▸ Records to use
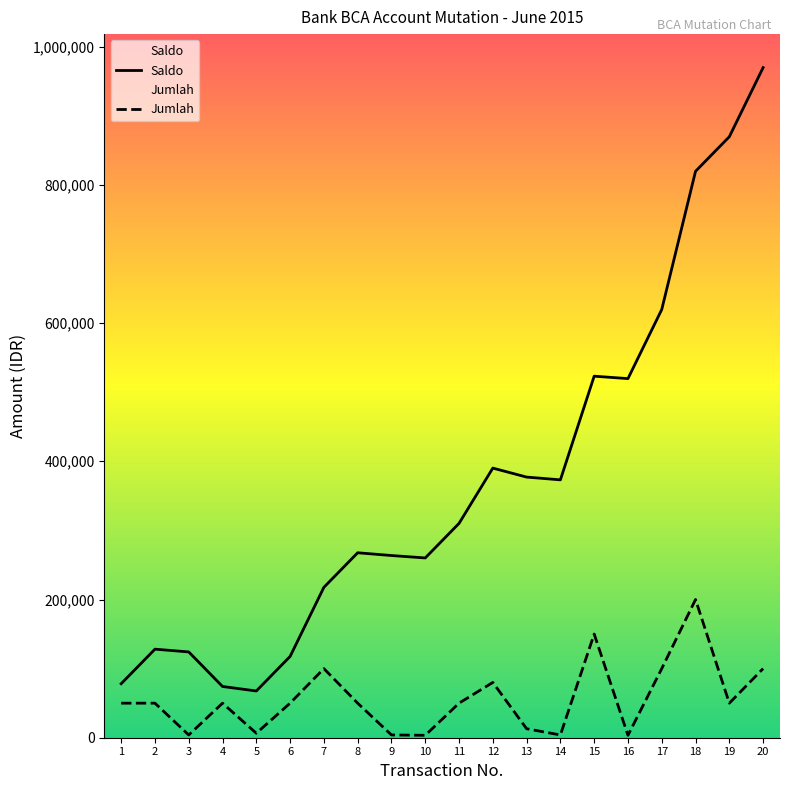

At which label is Jumlah closest to 101750?

7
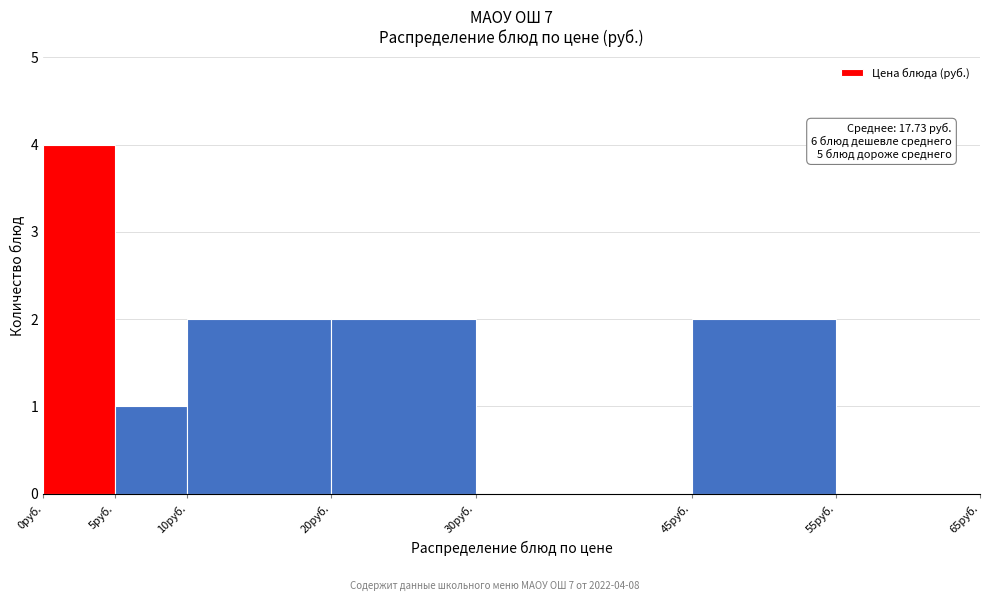

Which range on the x-axis has the tallest bar?

0 to 5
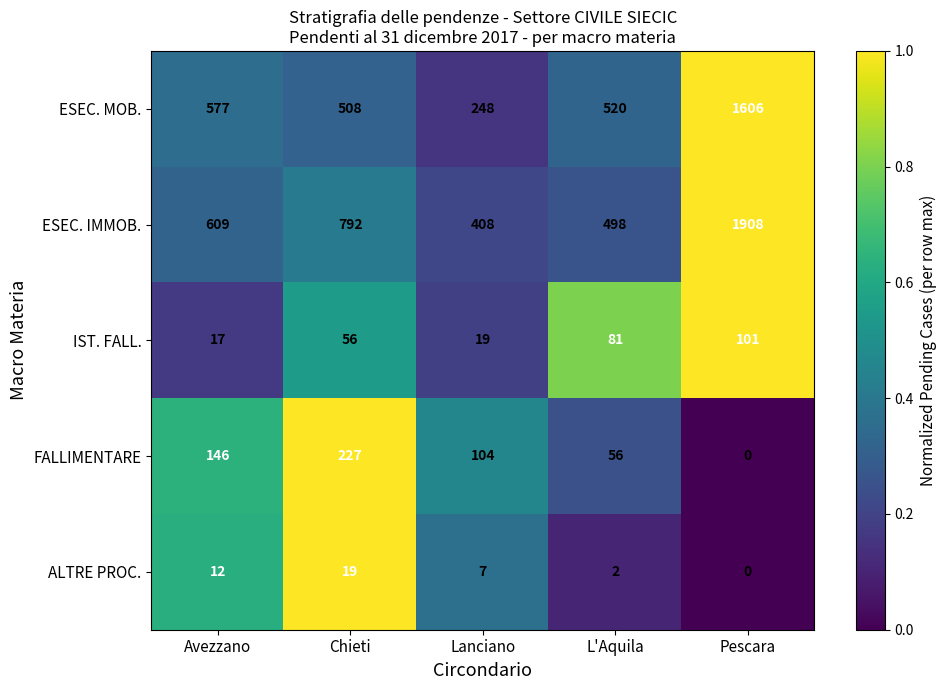

Is it true that ALTRE PROC. equals 12 at Chieti?

False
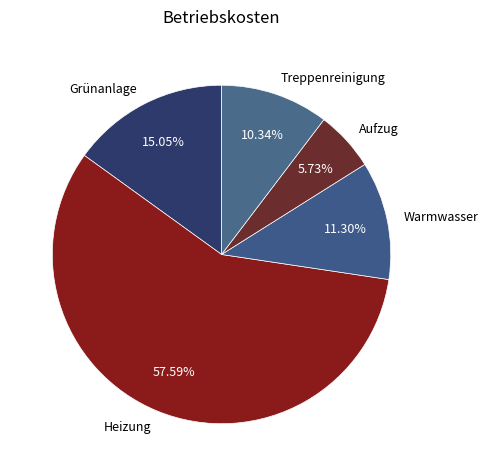

What percentage is the Grünanlage slice, to the nearest percent?

15%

▸ Task to complete
Copy the rows word for word, starting at the line containing "Which range on" and ending at the last of the rows, leaving out the pictures.

▸ Expected output
Which range on the x-axis has the tallest bar?

0 to 5

Is it true that ALTRE PROC. equals 12 at Chieti?

False

What percentage is the Grünanlage slice, to the nearest percent?

15%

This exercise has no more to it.